Thursday, September 30, 2021

There Is No OSHA Vaccine Mandate

I've been posting on the information I've seen that there's in fact no realistic way OSHA can enforce a mandate that all employers of more than 100 people require them to be vaccinated in the name of "workplace safety". In fact, given the constraints of regulatory rule making, this would likely take so long that any COVID crisis would be over long before such a rule could go into effect.

This report on a question posed by a reporter to Press Secretary Psaki makes the situation even clearer.

The absence of even a scintilla of material to indicate the White House or any federal agency is organizing an action plan of how to structure the guidance itself is telling. The silence of the machine tells us it is not turned on. The bureaucracy has not been triggered. The machinery of the federal government has not been instructed to begin any process to execute on the instruction that OSHA will, “develop a rule that will require all employers with 100 or more employees to ensure their workforce is fully vaccinated.” Nothing.

As the piece indicates,

[T]he White House has no idea what the current plan is for OSHA to create this rule that will require a national mandate for private sector workers. The emphasis is on voluntary compliance as an outcome of the decree that a mandate would be forthcoming.

In fact, this part of the plan is working. Consider United Airlines:

United Airlines is preparing to fire almost 600 employees who failed to comply with the company’s COVID-19 vaccination policy by the Sept. 27 deadline, company executives told employees Tuesday.

United was one of the first major US companies to announced [sic] a vaccine mandate for its 67,000 US employees, the overwhelming majority of whom have complied.

, , , President Joe Biden announced earlier this month that his administration will mandate that companies with over 100 employees require their employees get vaccinated or have them test regularly for the virus.

Company executives, though, have said the announcement was light on specifics and are awaiting details so they can implement a plan.

The problem for a company like United that goes ahead with "voluntary compliance" is that while this may provide a pretext for the action and allow some degree of both virtue signaling and public relations cover, it still leaves the company open to legal challenge. The story above says,

United did not provide a breakdown of the kinds of employees who haven’t yet been vaccinated, but nearly 400 workers represented by the International Association of Machinists and Aerospace Workers had not uploaded proof of vaccination by Tuesday, District 141 President Mike Klemm told CNBC.

The union represents more than 25,000 United employees.

Klemm said the union plans to file wrongful termination grievances if the workers who refused to be vaccinated are fired, according to the outlet.

And I'm still left with the question of what is a valid "proof of vaccination", especially if it's something you "upload", as the story puts it.

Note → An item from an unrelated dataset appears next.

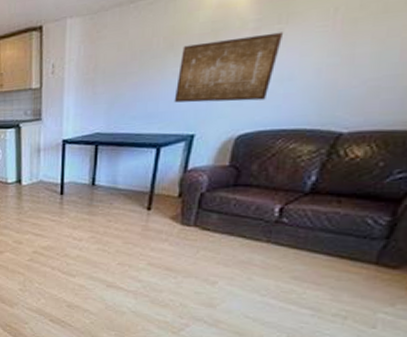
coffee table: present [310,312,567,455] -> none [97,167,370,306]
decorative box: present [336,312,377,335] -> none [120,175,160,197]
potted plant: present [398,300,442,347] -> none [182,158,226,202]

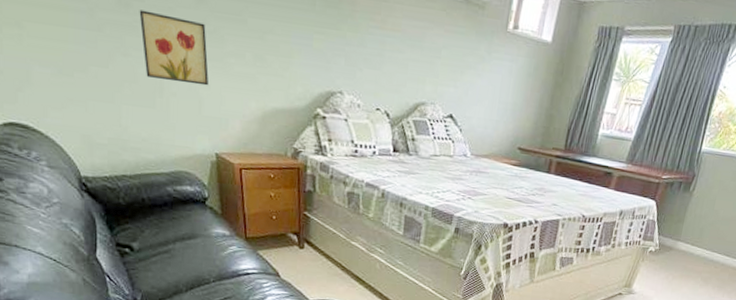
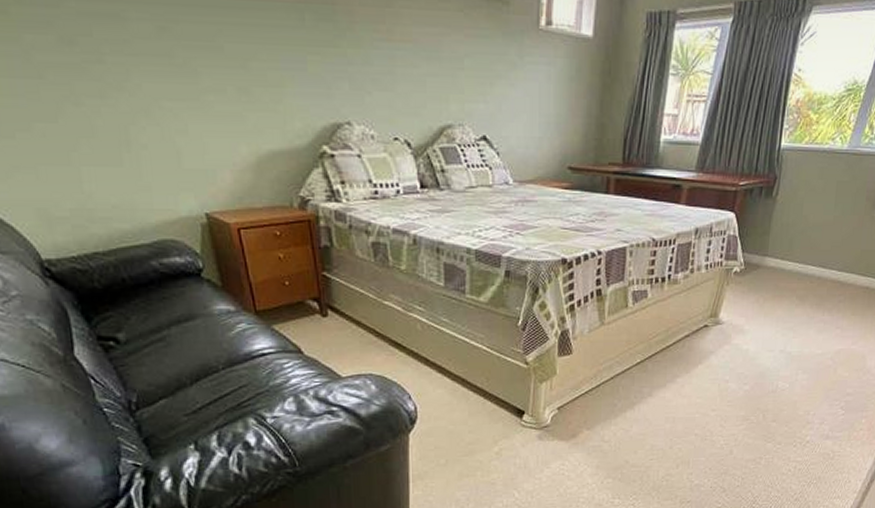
wall art: present [139,9,209,86] -> none [87,46,185,132]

Do you upload an image of your vax certificate? Can't this easily be photoshopped? I went on the web and found this:
Seems like I could edit this into something with my name on it just with MS Paint, cut and paste a photocopy and scan it, or buy something better on the black market. How does United's HR department have the time and resources to check 60,000 of these things?

The only bright side for United is what's implied in the Dilbert cartoon above. If a vaccination mandate requires a company to fire X percent of its workers, that's basically a free pass to downsize without a buyout for the workers who are cut. I'm surprised that more companies don't go for this, except that maybe the smarter ones are recognizing that "voluntary compliance" isn't a free pass, and in the end, nearly all whom they terminate will either get hefty settlements or be reinstated.